• _Work task_: Copy out all of the data exactly as it appears.

Supplied entries: Begin

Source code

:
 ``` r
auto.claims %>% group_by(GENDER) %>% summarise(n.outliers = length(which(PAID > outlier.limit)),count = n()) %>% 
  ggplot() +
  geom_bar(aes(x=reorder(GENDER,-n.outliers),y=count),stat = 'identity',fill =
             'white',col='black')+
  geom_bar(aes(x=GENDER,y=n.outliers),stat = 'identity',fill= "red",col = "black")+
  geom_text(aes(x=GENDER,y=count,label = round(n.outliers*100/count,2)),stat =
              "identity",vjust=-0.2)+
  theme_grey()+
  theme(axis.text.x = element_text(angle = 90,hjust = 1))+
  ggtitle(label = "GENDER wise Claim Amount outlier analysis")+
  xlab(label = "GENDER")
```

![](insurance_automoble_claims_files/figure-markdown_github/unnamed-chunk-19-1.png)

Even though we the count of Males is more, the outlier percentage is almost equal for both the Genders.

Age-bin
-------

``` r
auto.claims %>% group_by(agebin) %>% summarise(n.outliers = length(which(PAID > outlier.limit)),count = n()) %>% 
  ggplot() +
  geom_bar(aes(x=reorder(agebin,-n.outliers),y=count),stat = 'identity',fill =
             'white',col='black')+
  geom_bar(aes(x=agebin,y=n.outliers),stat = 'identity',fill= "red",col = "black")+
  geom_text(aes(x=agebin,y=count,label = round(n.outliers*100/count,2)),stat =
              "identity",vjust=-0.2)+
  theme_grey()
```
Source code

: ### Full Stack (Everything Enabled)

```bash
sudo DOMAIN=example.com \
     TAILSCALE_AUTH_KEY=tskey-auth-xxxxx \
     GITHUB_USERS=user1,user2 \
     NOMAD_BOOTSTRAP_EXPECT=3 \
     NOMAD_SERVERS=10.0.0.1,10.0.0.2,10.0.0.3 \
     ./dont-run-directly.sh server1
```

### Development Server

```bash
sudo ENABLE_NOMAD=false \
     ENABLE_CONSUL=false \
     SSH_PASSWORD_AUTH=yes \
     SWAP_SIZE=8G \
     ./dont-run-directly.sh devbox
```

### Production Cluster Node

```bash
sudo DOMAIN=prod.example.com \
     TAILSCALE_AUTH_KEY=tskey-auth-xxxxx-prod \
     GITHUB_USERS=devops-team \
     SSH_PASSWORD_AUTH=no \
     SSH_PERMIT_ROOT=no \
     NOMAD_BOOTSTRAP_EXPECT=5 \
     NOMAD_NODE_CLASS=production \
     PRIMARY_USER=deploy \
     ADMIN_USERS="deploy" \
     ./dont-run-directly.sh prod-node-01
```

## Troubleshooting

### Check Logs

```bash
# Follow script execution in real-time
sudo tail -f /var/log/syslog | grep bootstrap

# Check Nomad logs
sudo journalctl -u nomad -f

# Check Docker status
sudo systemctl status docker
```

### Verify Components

Supplied entries: End

• _Exercise answer_:
Source code

:
 ``` r
auto.claims %>% group_by(GENDER) %>% summarise(n.outliers = length(which(PAID > outlier.limit)),count = n()) %>% 
  ggplot() +
  geom_bar(aes(x=reorder(GENDER,-n.outliers),y=count),stat = 'identity',fill =
             'white',col='black')+
  geom_bar(aes(x=GENDER,y=n.outliers),stat = 'identity',fill= "red",col = "black")+
  geom_text(aes(x=GENDER,y=count,label = round(n.outliers*100/count,2)),stat =
              "identity",vjust=-0.2)+
  theme_grey()+
  theme(axis.text.x = element_text(angle = 90,hjust = 1))+
  ggtitle(label = "GENDER wise Claim Amount outlier analysis")+
  xlab(label = "GENDER")
```

![](insurance_automoble_claims_files/figure-markdown_github/unnamed-chunk-19-1.png)

Even though we the count of Males is more, the outlier percentage is almost equal for both the Genders.

Age-bin
-------

``` r
auto.claims %>% group_by(agebin) %>% summarise(n.outliers = length(which(PAID > outlier.limit)),count = n()) %>% 
  ggplot() +
  geom_bar(aes(x=reorder(agebin,-n.outliers),y=count),stat = 'identity',fill =
             'white',col='black')+
  geom_bar(aes(x=agebin,y=n.outliers),stat = 'identity',fill= "red",col = "black")+
  geom_text(aes(x=agebin,y=count,label = round(n.outliers*100/count,2)),stat =
              "identity",vjust=-0.2)+
  theme_grey()
```
Source code

: ### Full Stack (Everything Enabled)

```bash
sudo DOMAIN=example.com \
     TAILSCALE_AUTH_KEY=tskey-auth-xxxxx \
     GITHUB_USERS=user1,user2 \
     NOMAD_BOOTSTRAP_EXPECT=3 \
     NOMAD_SERVERS=10.0.0.1,10.0.0.2,10.0.0.3 \
     ./dont-run-directly.sh server1
```

### Development Server

```bash
sudo ENABLE_NOMAD=false \
     ENABLE_CONSUL=false \
     SSH_PASSWORD_AUTH=yes \
     SWAP_SIZE=8G \
     ./dont-run-directly.sh devbox
```

### Production Cluster Node

```bash
sudo DOMAIN=prod.example.com \
     TAILSCALE_AUTH_KEY=tskey-auth-xxxxx-prod \
     GITHUB_USERS=devops-team \
     SSH_PASSWORD_AUTH=no \
     SSH_PERMIT_ROOT=no \
     NOMAD_BOOTSTRAP_EXPECT=5 \
     NOMAD_NODE_CLASS=production \
     PRIMARY_USER=deploy \
     ADMIN_USERS="deploy" \
     ./dont-run-directly.sh prod-node-01
```

## Troubleshooting

### Check Logs

```bash
# Follow script execution in real-time
sudo tail -f /var/log/syslog | grep bootstrap

# Check Nomad logs
sudo journalctl -u nomad -f

# Check Docker status
sudo systemctl status docker
```

### Verify Components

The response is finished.